Superstition was released on October 24, 1972 — and by January — it had hit Number One on both the Billboard Hot 100 and the Soul Singles charts. The song’s release-and subsequent success-includes some tension, as Stevie had told Beck that he could release the song first. However, when Motown heard the track, they wanted to release it as soon as possible. Stevie told Ben Fong-Torres in 1973: “Motown decided they wanted to release “Superstition.” I said Jeff wanted it, and they told me I needed a strong single in order for the album to be successful. My understanding was that Jeff would be releasing “Superstition” long before I was going to finish my album; I was late giving them Talking Book. Jeff recorded “Superstition” in July, so I thought it would be out. But I did promise him the song, and I’m sorry it happened.”

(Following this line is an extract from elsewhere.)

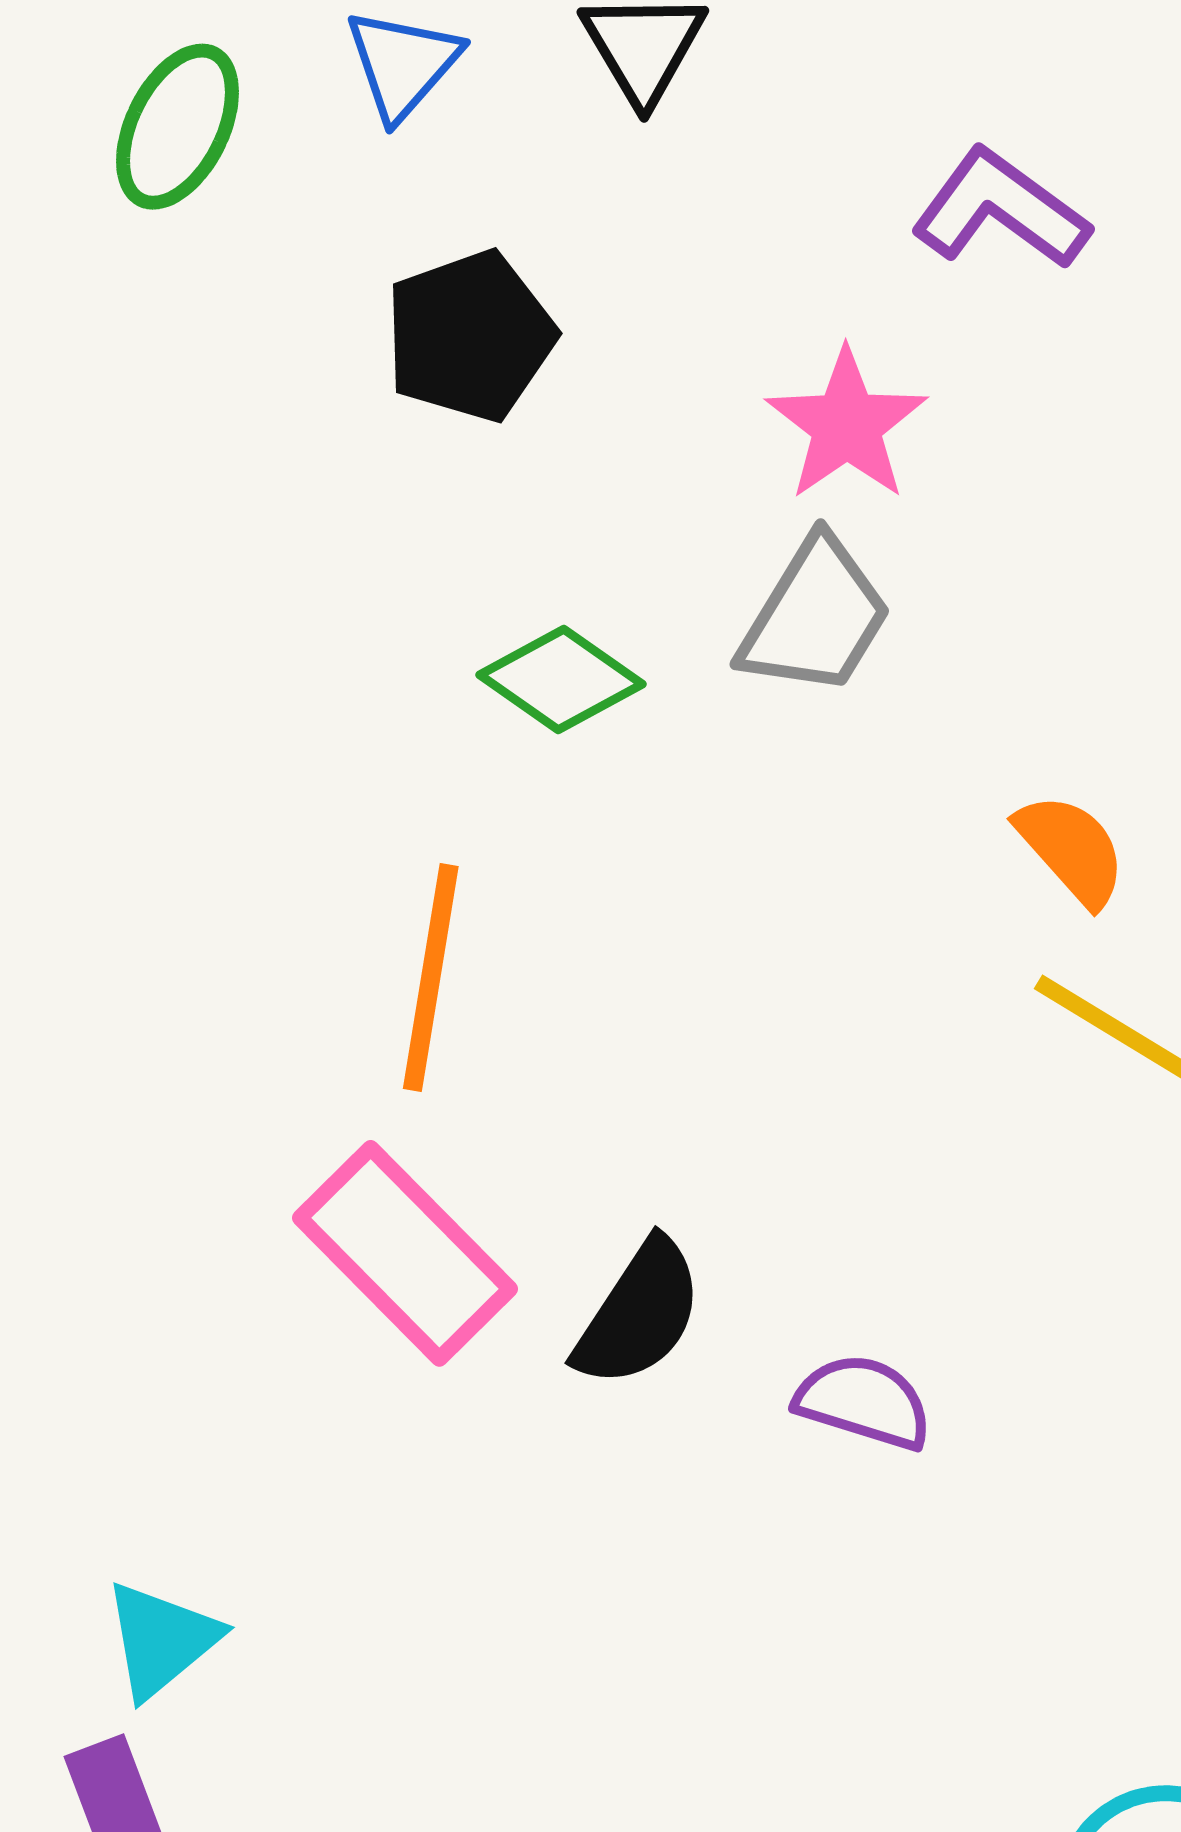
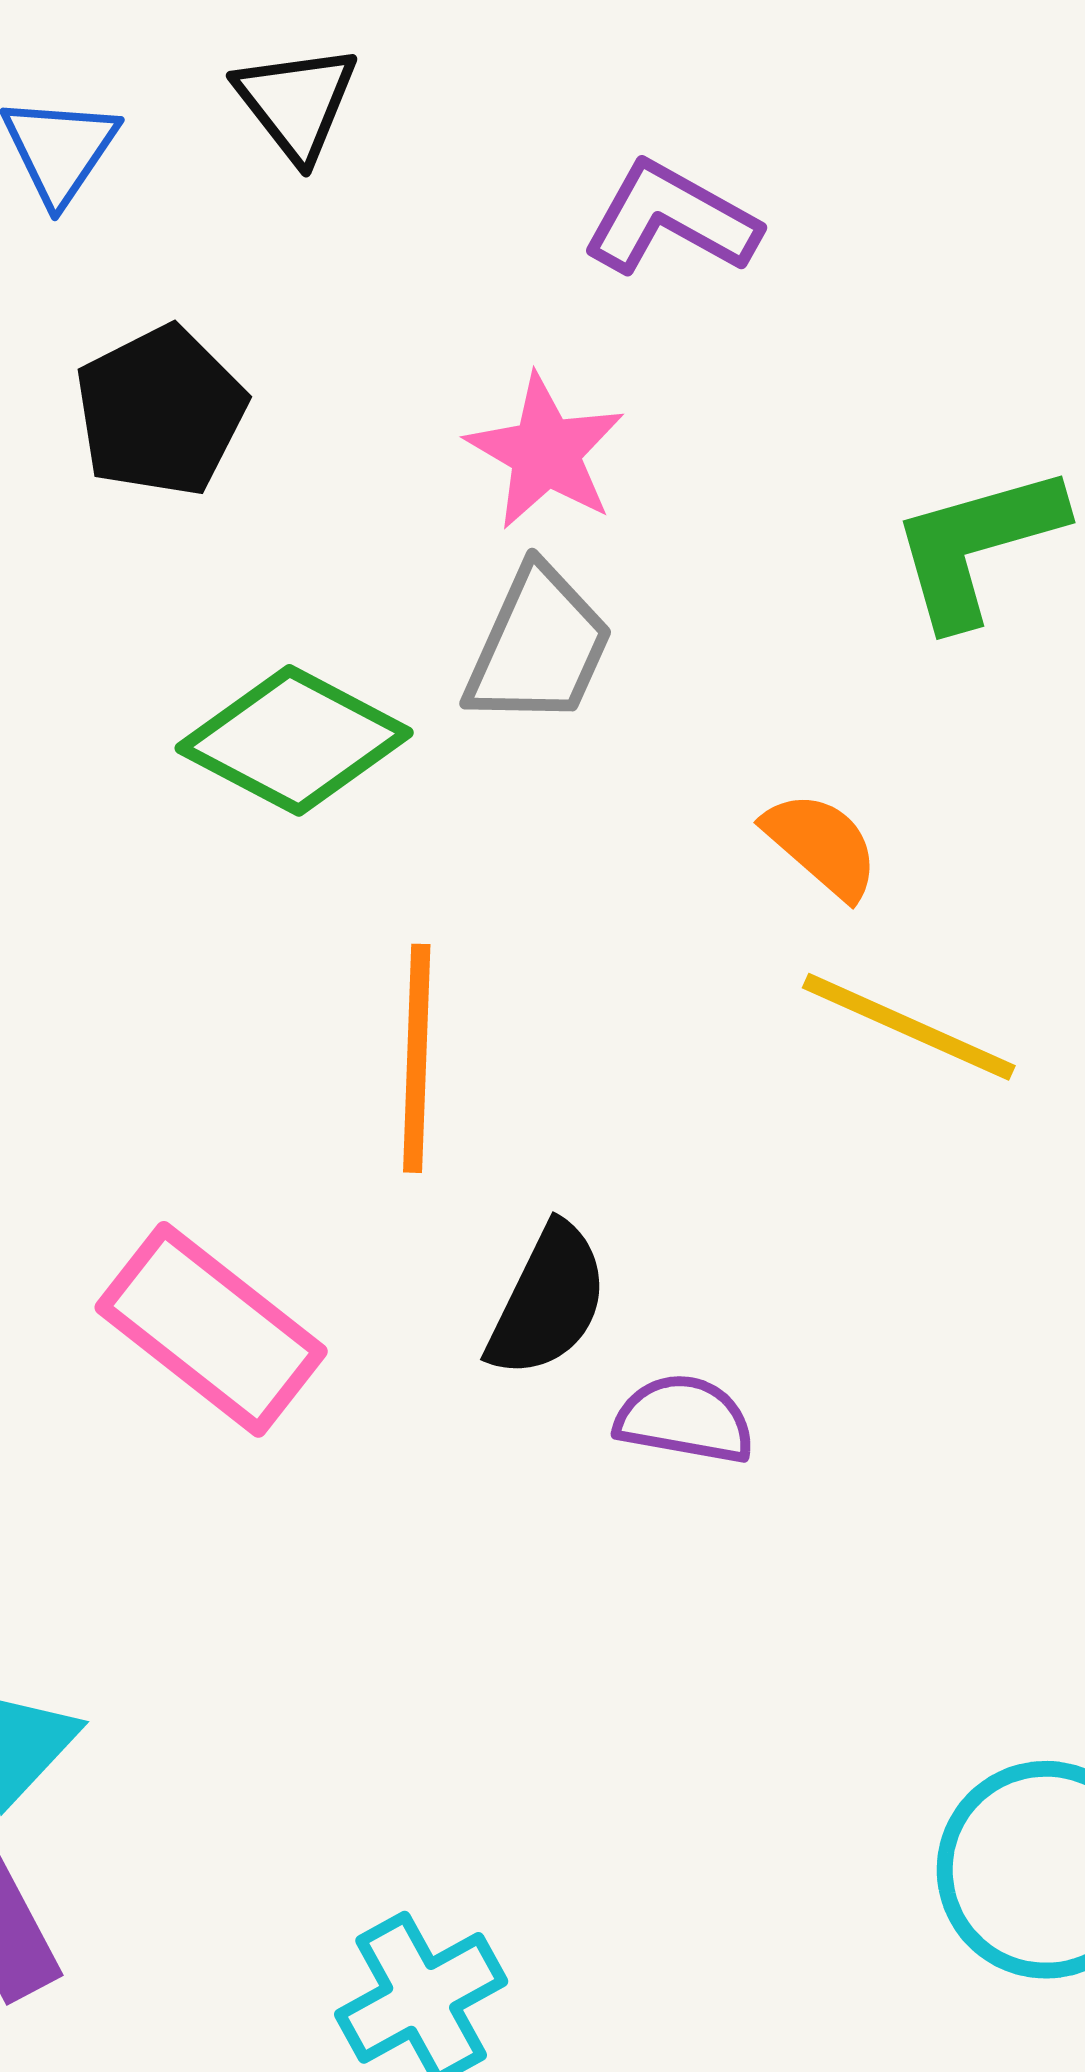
green diamond: (561, 679) -> (294, 740), size x1.4
orange line: (431, 977) -> (417, 1058), moved
black semicircle: (639, 1313) -> (548, 1301), moved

Jeff Beck’s version was released in March of 1973, on his Beck, Bogert & Appice album. It featured a rhythm section of Tim Bogert on bass and Carmine Appice on drums — and never achieved the popular success of Stevie’s version. Although it was a disappointment that he didn’t get to premiere the song, Beck later reflected on an understanding of the label’s dynamics at work. Beck asserts that Stevie, “basically wrote it for me, but the story goes that he loved it a bit too much. No, he played it to Motown, and they said, ‘No way is Beck getting this song, it’s too good’ and, as they had the right to say what Stevie released at that time, I lost the song as an original.”
As mentioned, “Superstition” was Stevie’s first Number One hit since “Fingertips Pt 2,” but also the first of his adult career. It kicked off what is commonly understood as his “classic” period — which includes iconic works from Innervisions (1973) through Songs in the Key of Life (1976).